> _WORK REQUIRED_:
Nothing belongs in the answer except the lines of the material that include "with".

> _RECORDS PROVIDED_:
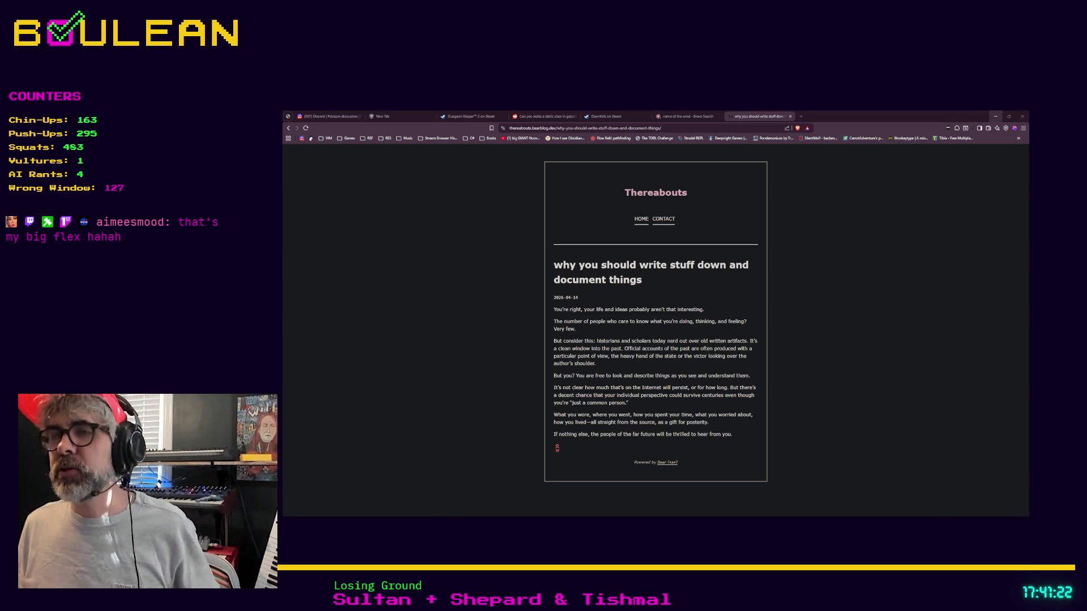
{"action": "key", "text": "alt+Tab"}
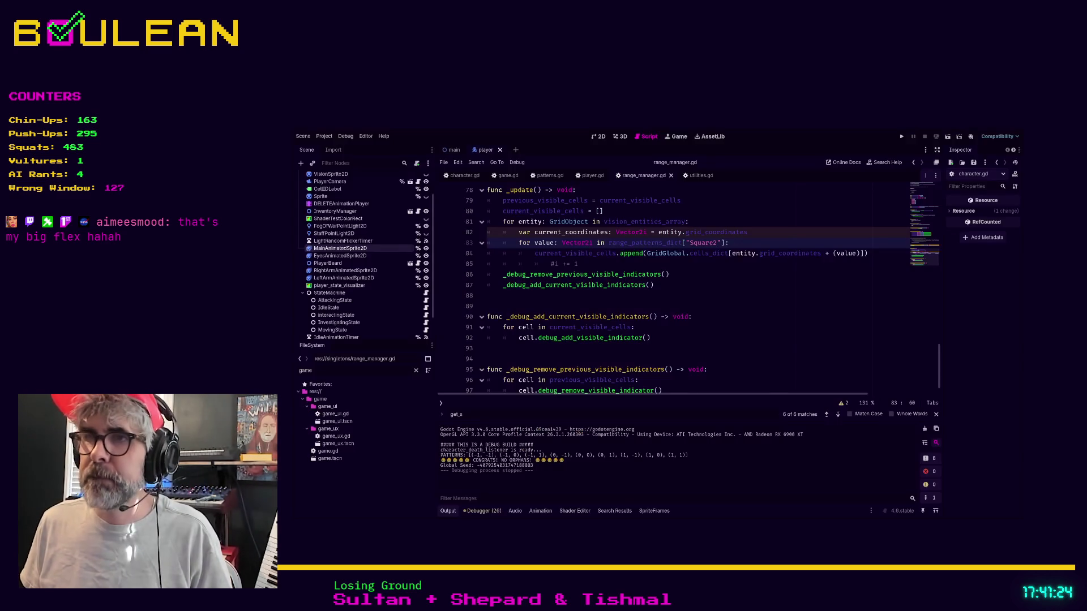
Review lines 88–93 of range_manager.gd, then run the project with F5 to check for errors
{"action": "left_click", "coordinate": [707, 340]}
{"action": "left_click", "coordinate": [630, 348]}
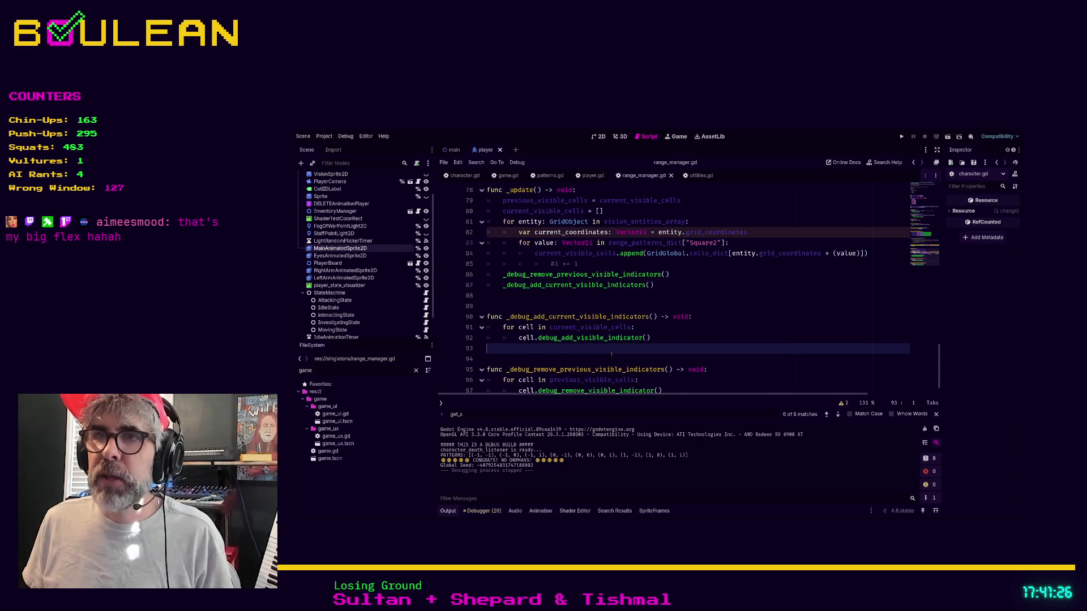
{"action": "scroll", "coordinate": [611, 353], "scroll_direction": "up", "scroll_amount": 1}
--
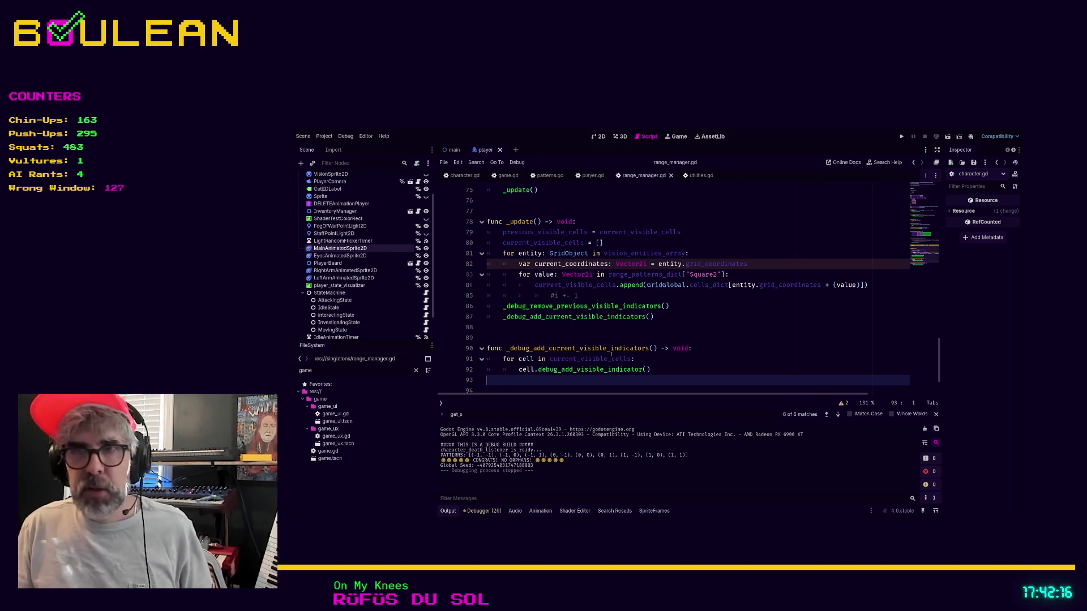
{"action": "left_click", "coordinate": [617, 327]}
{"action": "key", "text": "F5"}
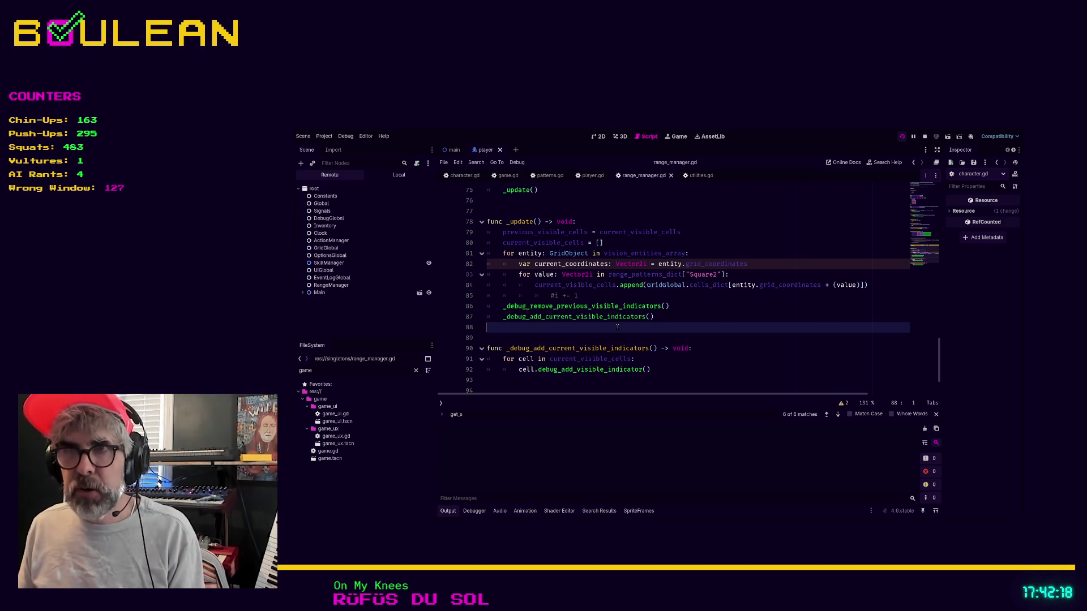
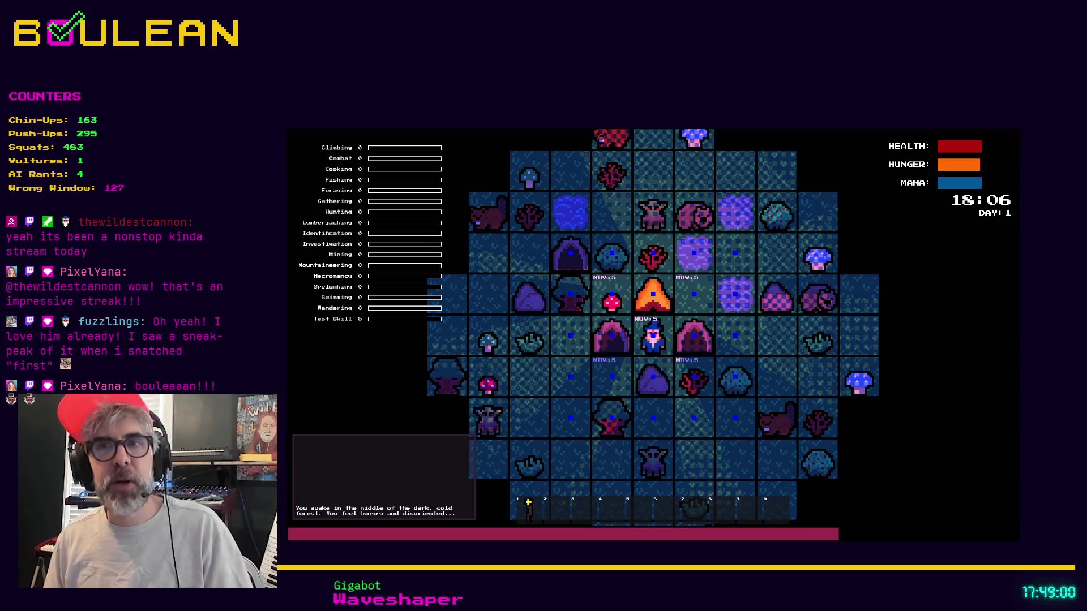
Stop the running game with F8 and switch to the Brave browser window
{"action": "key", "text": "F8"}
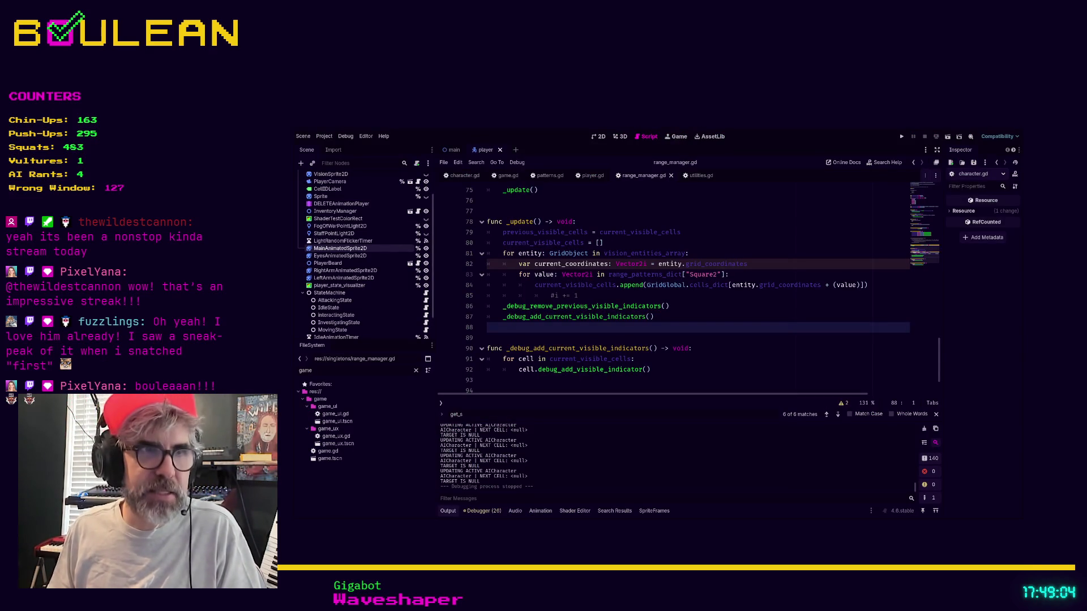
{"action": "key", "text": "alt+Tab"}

> _ANSWER SECTION_:
Review lines 88–93 of range_manager.gd, then run the project with F5 to check for errors
Stop the running game with F8 and switch to the Brave browser window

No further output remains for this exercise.